Cela résout quasiment tous les problèmes mentionnés plus haut.
- Par définition, vous n’acceptez que la quantité de travail que vous pouvez réaliser dans une période donnée (que vous travailliez 2, 4 ou 6 jours par semaine).
- Vous fidélisez rapidement et efficacement votre clientèle.
- Vous avez plus de chance de décrocher des jobs récurrents, ce qui diminue un peu l’incertitude.
- Vous passez moins de temps à chercher du boulot et plus de temps productif.
- Vous pouvez vous permettre sans crainte de refuser des jobs qu’on vous propose, car cela ne fait que renforcer votre crédibilité et votre réputation de fiabilité.
Vous allez me dire, vous êtes con de nous dire ça. Si on vous prend au mot et qu’on fait tous comme vous, vous allez perdre votre avantage concurrentiel.
C’est vrai.
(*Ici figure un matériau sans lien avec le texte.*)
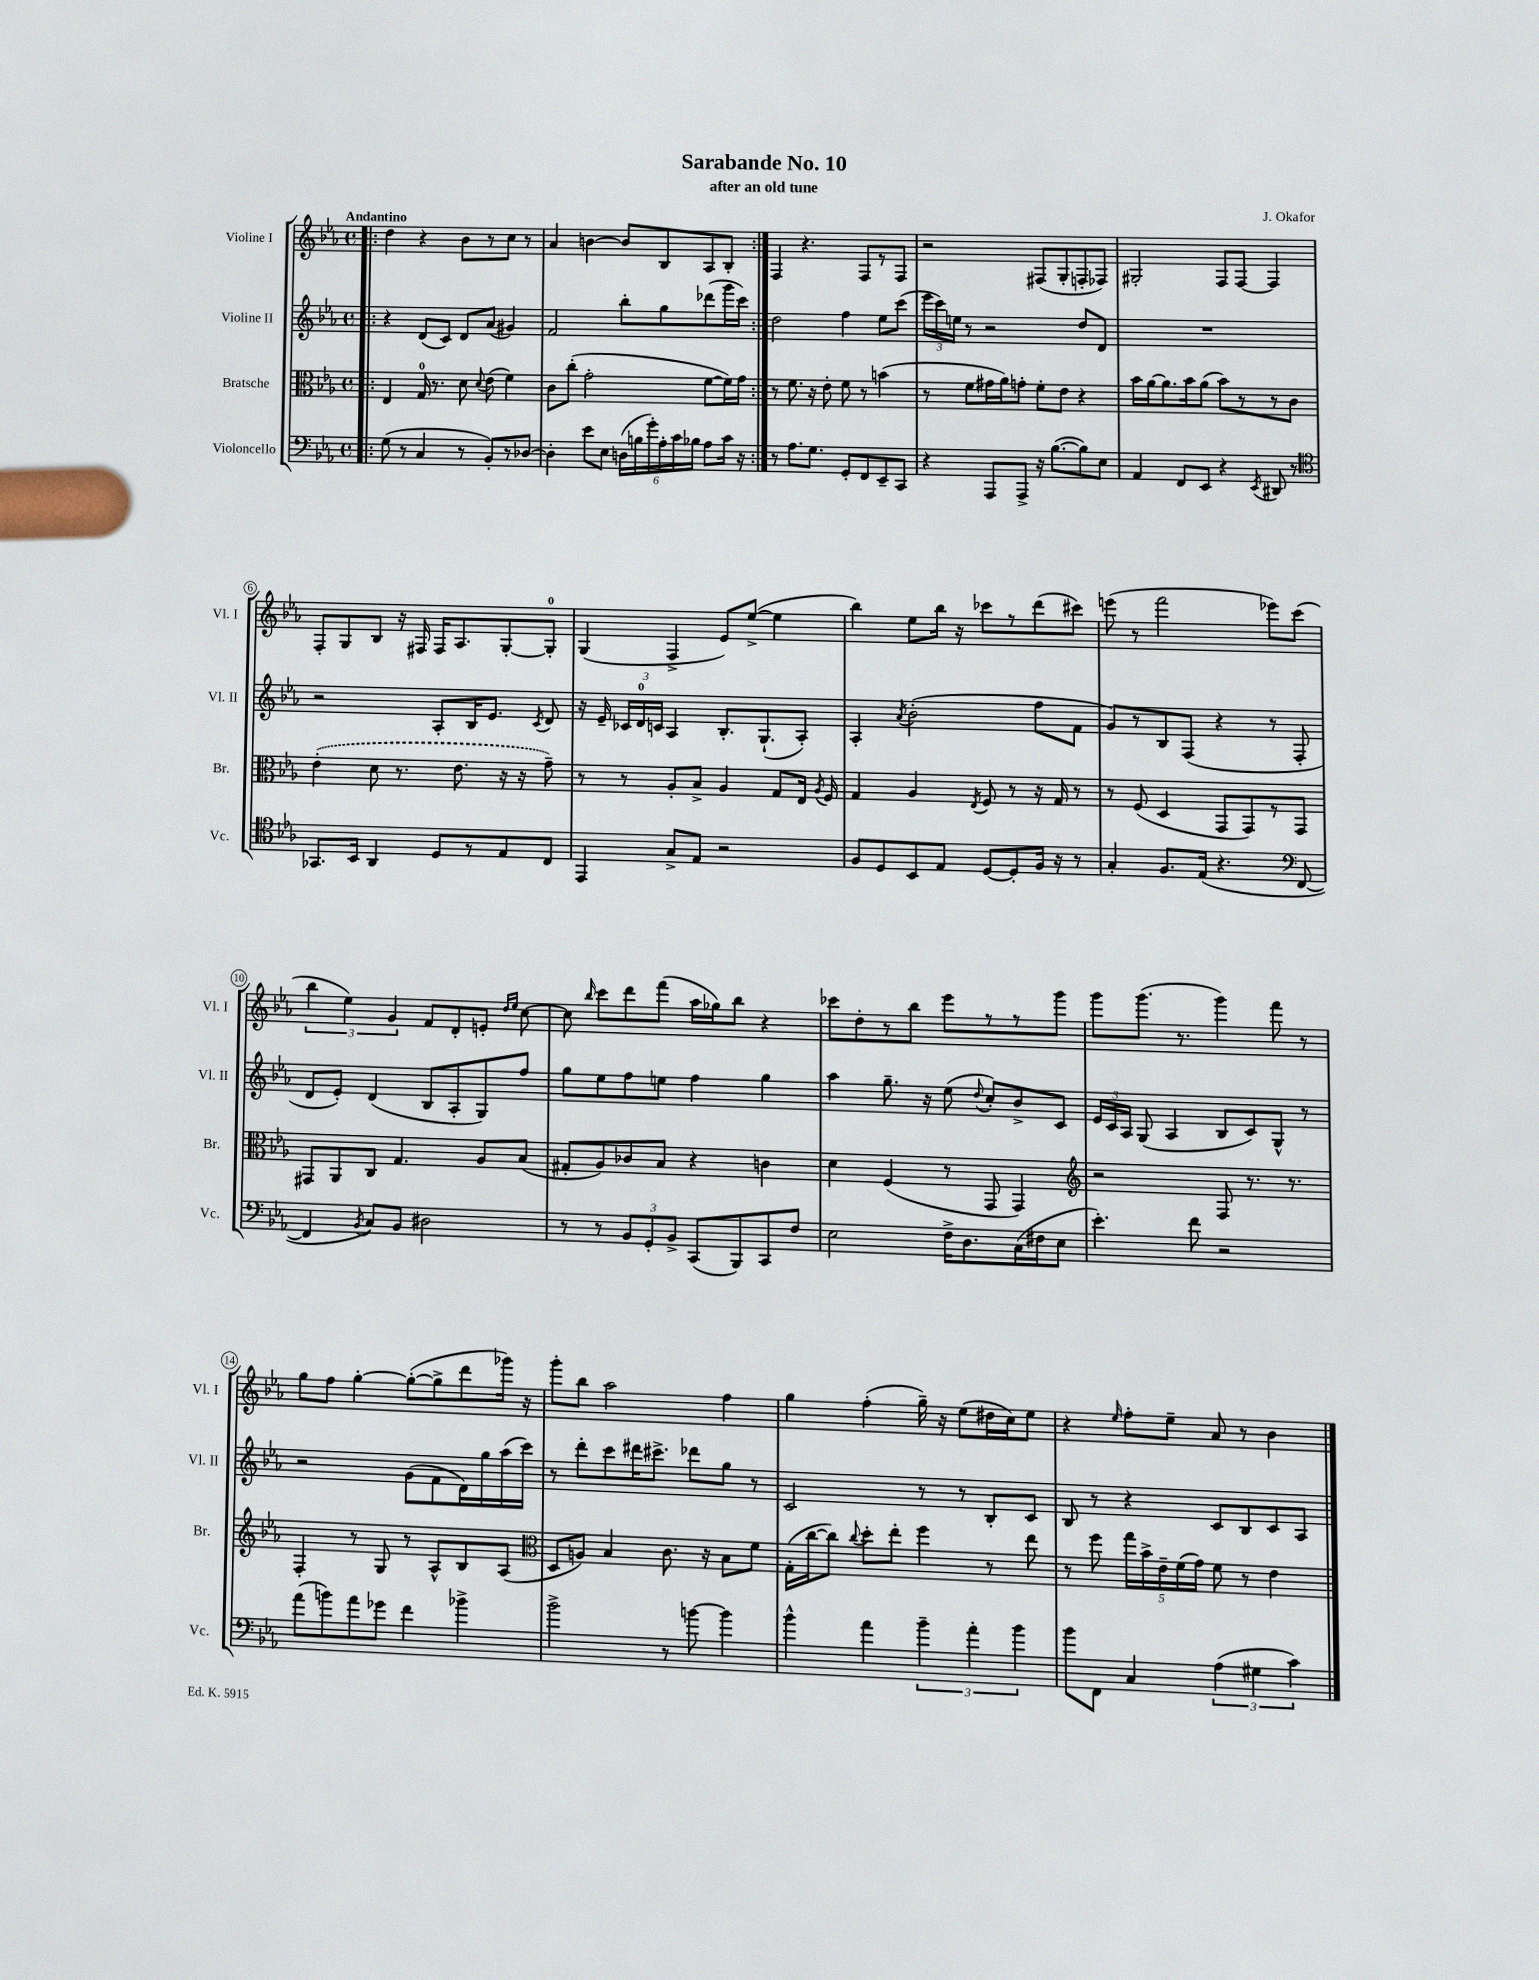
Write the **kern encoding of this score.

**kern	**kern	**kern	**kern
*staff4	*staff3	*staff2	*staff1
*clefF4	*clefC3	*clefG2	*clefG2
*k[b-e-a-]	*k[b-e-a-]	*k[b-e-a-]	*k[b-e-a-]
*M4/4	*M4/4	*M4/4	*M4/4
*met(c)	*met(c)	*met(c)	*met(c)
=!|:	=!|:	=!|:	=!|:
(8G	4E-	4r	4dd
8r	.	.	.
4C	16G	(8d	4r
.	8.r	.	.
.	.	8c)	.
8r	8d	8d	8b-
.	8qqd	.	.
8BB-')	(8e-	(8a-	8r
8r	4f)	4g#)	8cc
[8D-	.	.	8r
=	=	=	=
4D-']	8c	2f	4a-
.	(8cc'	.	.
8e-	2g'	.	[4b
8E-	.	.	.
(24D	.	8bb-'	8b]
24B	.	.	.
24g')	.	.	.
24A-'	.	8gg	8B-
24c	.	.	.
24B-	.	.	.
8A-	[8f	(8ddd-	8A-
16c	16f])	16ggg	8B-'
16r	16g	16ccc)	.
=:|!	=:|!	=:|!	=:|!
8r	8r	2dd	4F
8.A-	8.f	.	.
.	.	.	4.r
8.G	16r	.	.
.	8e-'	.	.
8GG'	8f	4ff	.
8FF	8r	.	8F
8EE-~	(4b	8ee-	8r
8CC	.	(8ccc	8F
=	=	=	=
4r	8r	24eee-	2r
.	.	24ccc)	.
.	.	24ee	.
.	8f	8r	.
8AAA-	16g#	2r	.
.	16a-)	.	.
8AAA-^	8g'	.	.
16r	8f'	.	(8F#
([8.B-	.	.	.
.	8e-	.	8G'
8B-])	4r	8dd	8F'
8E-	.	8d	8F-)
=	=	=	=
4AA-	16b-	1r	2G#'
.	[16a-	.	.
.	8.a-]	.	.
8FF	.	.	.
.	16b-	.	.
8EE-	(8a-	.	.
4r	8b-)	.	8F
.	8r	.	[8F
8qEE-	.	.	.
8DD#	8r	.	4F]
8r	8c	.	.
=	=	=	=
*clefC4	*	*	*
8.GG-	(4e-'	2r	8F'
.	.	.	8G
16BB-	.	.	.
4AA-	8d	.	8B-
.	8.r	.	16r
.	.	.	16F#
8D	.	8A-'	16F#
.	8.e-	.	8.A-
8r	.	16B-	.
.	.	8.e-	.
8E-	16r	.	[8G'
.	16r	.	.
.	.	8qc	.
8C	8g~)	8d	8G']
=	=	=	=
4EE-	8r	16r	(4G
.	.	16e-~	.
.	8r	24c-	.
.	.	24d	.
.	.	24c	.
8G^	8A-'	4A-	4F^
8E-	8B-^	.	.
2r	4A-	8.B-'	8e-)
.	.	.	([8ee-^
.	.	(8.G`	.
.	8G	.	4ee-]
.	16E-	8A-')	.
.	8qA-	.	.
.	16F	.	.
=	=	=	=
8F	4G	4A-'	4bb-)
8D	.	.	.
.	.	8qa-	.
8BB-	4A-	(2b-'	8ee-
8E-	.	.	16bb-
.	.	.	16r
.	8qE-	.	.
[8D	8F	.	8ccc-
8D']	8r	.	8r
16F	16r	8ff	(8ddd
16r	16G	.	.
8r	8r	8f	8ccc#)
=	=	=	=
4G'	8r	8g)	(8eee
.	(8F	8r	8r
8.F	4D	8B-	2fff
.	.	(8F	.
(16E-	.	.	.
4.r	8GG	4r	.
.	8GG)	.	.
.	8r	8r	8eee-)
*clefF4	*	*	*
[8FF	8GG	8F'	(8ccc
=	=	=	=
4FF]	8GG#	8d	6bb-
.	8AA-	8e-')	.
.	.	.	6ee-)
8qBB-	.	.	.
8C)	8C	(4d	.
.	.	.	6g
8BB-	4.G	.	.
2D#	.	8B-	8f
.	.	8A-'	8d'
.	8A-	8G)	8e'
.	.	.	16qqdd
.	.	.	16qqee-
.	(8B-	8ff	[8cc
=	=	=	=
8r	8G#'	8gg	8cc]
.	.	.	16qqbb-
8r	8A-)	8ee-	8ccc
12BB-	8c-	8ff	8ddd
12GG'	.	.	.
.	8B-	8ee	(8fff
12BB-^	.	.	.
(8CC	4r	4ff	16aa-
.	.	.	16gg-)
8BBB-)	.	.	8bb-
8CC	4c	4gg	4r
8F	.	.	.
=	=	=	=
2E-	4d	4aa-	8ccc-
.	.	.	8dd'
.	(4F	8.gg~	8r
.	.	.	8bb-
.	.	16r	.
16F^	8r	(8ee-	8eee-
8.D	.	.	.
.	.	8qqdd	.
.	8GG	8cc')	8r
(16C	4GG)	8b-^	8r
16F#	.	.	.
8E-	.	8c	8ggg
=	=	=	=
*	*clefG2	*	*
4.e-')	2r	24e-	8ggg
.	.	24c	.
.	.	24A-	.
.	.	(8G	(8.ggg
.	.	4A-	.
.	.	.	8.r
8f	.	.	.
2r	8F	8B-	4ggg)
.	8.r	8c)	.
.	.	8G^^	8fff
.	8.r	.	.
.	.	8r	8r
=	=	=	=
(8a-	4F'	2r	8gg
8b)	.	.	8ff
8a-	8r	.	[4gg'
8g-	8G	.	.
4f	8r	(8g	(8gg'_
.	8A-^^	8f	8gg^]
4b-^	8B-	16d)	8ddd
.	.	16gg	.
.	(8A-	(16aa-	16ggg-)
.	.	16ccc)	16r
=	=	=	=
*	*clefC3	*	*
2b-^	8D	8r	8ggg'
.	8A)	8ddd'	8bb-
.	4B-	8ccc	2aa-
.	.	16ddd#	.
.	.	8.ccc#^	.
8r	8.c	.	.
[8b	.	8ddd-	.
.	16r	.	.
4b]	8B-	8gg	4ff
.	8f	8r	.
=	=	=	=
4b-^^	(16G'	2c	4gg
.	[16cc	.	.
.	8cc])	.	.
.	8qqcc	.	.
4a-	8dd'	.	(4ff'
.	8ee-'	.	.
6b-~	4ff	8r	16gg~)
.	.	.	16r
.	.	8r	(8ee-
6a-'	.	.	.
.	8r	8B-'	16dd#
.	.	.	16cc)
6b-	.	.	.
.	8ee-	8c	8ee-
=	=	=	=
8b-	8r	8B-	4r
8FF	8ff	8r	.
.	.	.	16qqee-
4C	20gg	4r	8ff'
.	20b-^	.	.
.	20e-~	.	.
.	.	.	8ee-~
.	(20f	.	.
.	20g)	.	.
(6A-	8f	8c	8a-
.	8r	8B-	8r
6G#	.	.	.
.	4e-	8c	4b-
6c)	.	.	.
.	.	8A-	.
==	==	==	==
*-	*-	*-	*-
Je suis un idéaliste. Contrairement à 99% des sites sur le télétravail que j’ai pu trouver, je ne vends rien, je n’ai rien à y gagner. Je ne cherche qu’à (modestement) améliorer la réputation du télétravail.
Quand bien même, je ne suis pas inquiet.
Car je sais d’expérience que ce conseil, que j’ai souvent prodigué, n’est que très rarement pris au sérieux. On me dit que c’est un gadget, une évidence ou au contraire que c’est une position trop conservatrice et qu’on peut toujours s’en sortir, même lorsqu’on livre en retard (bref, qu’il faut travailler plus pour gagner plus, coûte que coûte). Sans parler des drogués à l’adrénaline qui ne fonctionnent qu’en situation de stress extrême et qui se retrouveraient en manque s’ils faisaient comme moi.
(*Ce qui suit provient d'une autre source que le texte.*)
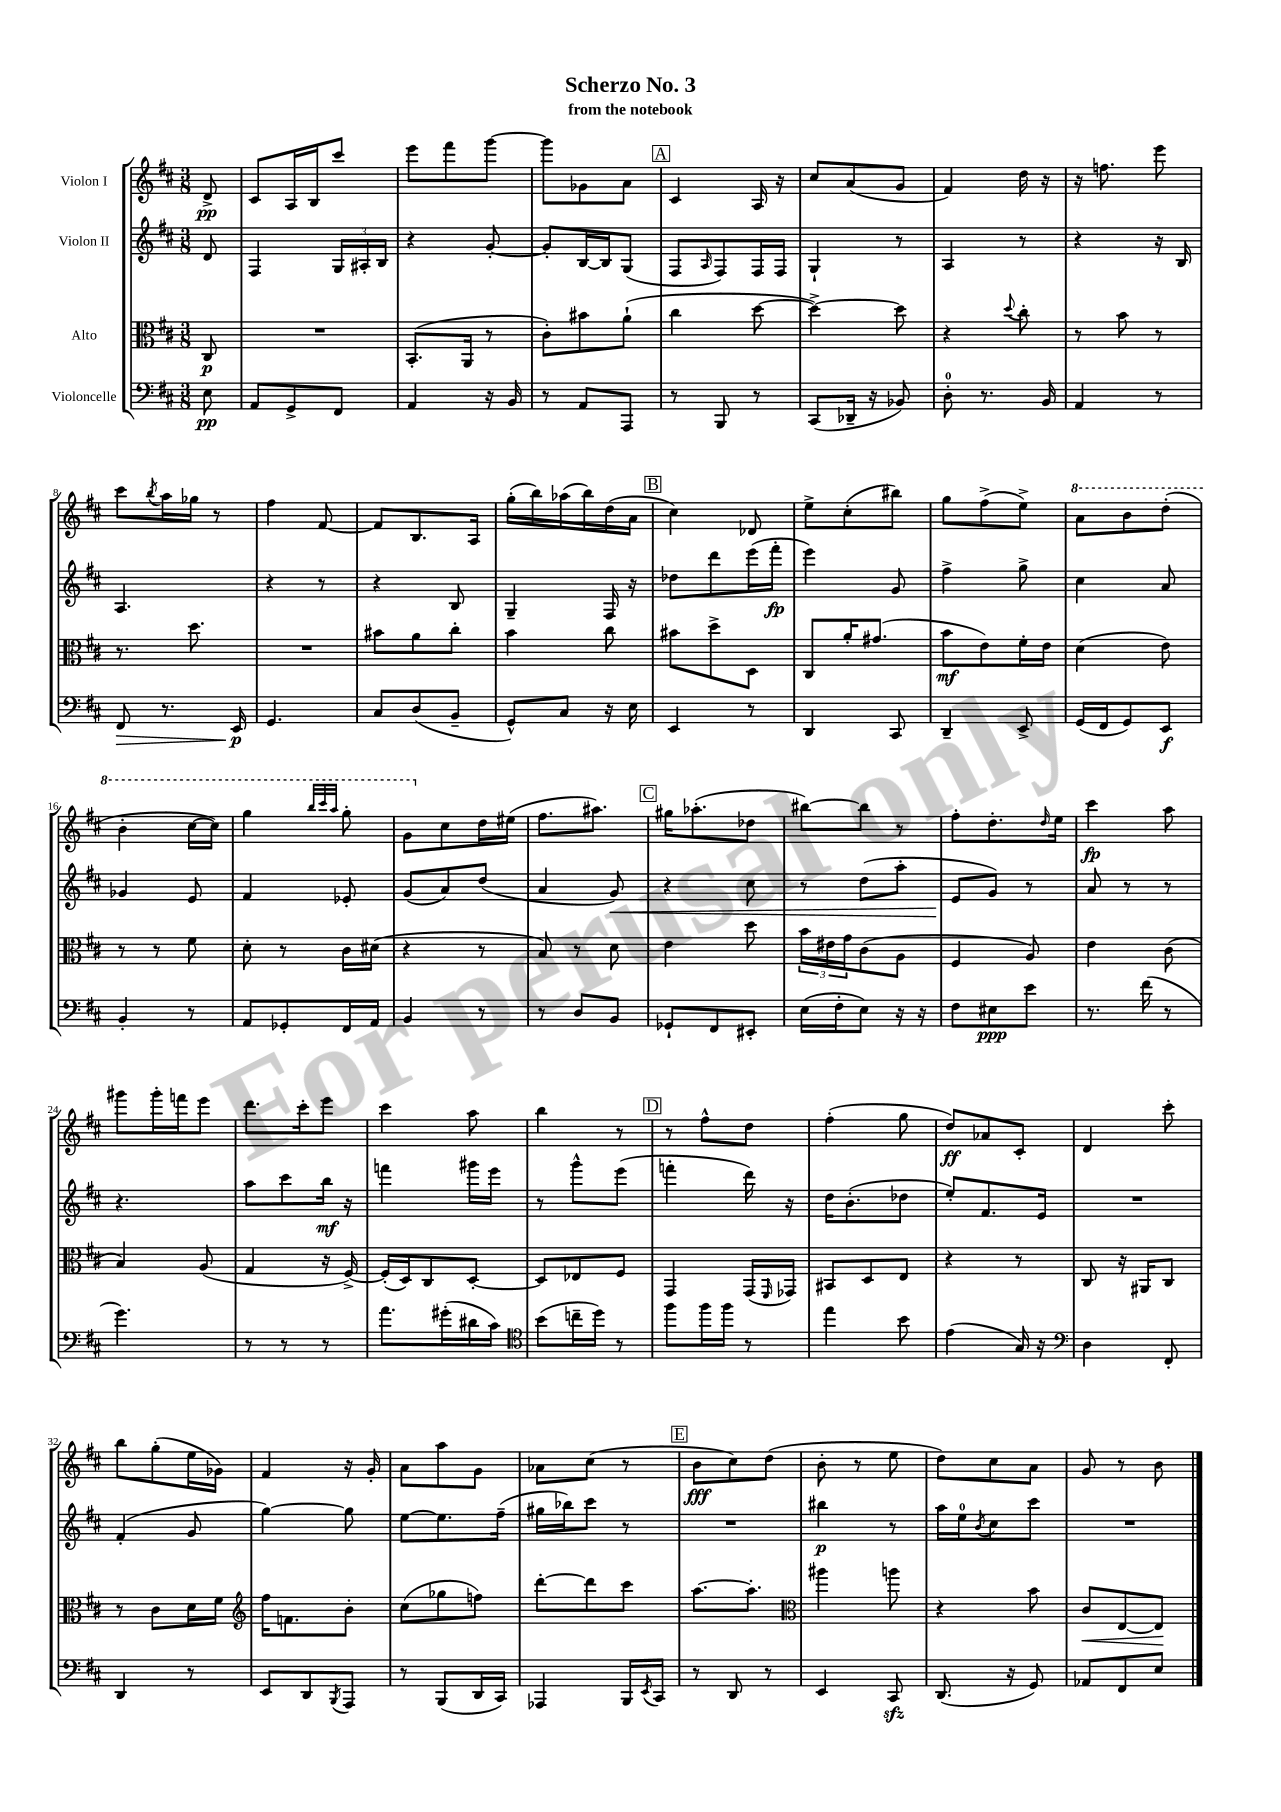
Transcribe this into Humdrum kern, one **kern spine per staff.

Et je sais d’expérience que la fiabilité telle que je l’ai définie, ça reste l’exception, la très grande exception. Ce ne sera jamais la norme. D’autant plus qu’il suffit de déroger à la règle une seule fois pour entacher votre réputation de fiabilité à jamais. Mais plus il y aura de fournisseurs fiables, plus les fournisseurs imprévisibles seront écartés au profit des premiers, car les clients ne seront plus résignés à vivre dans l’angoisse qui naît lorsque l’on dépend de fournisseurs imprévisibles.
Au moins, je serai alors du bon côté de la barrière.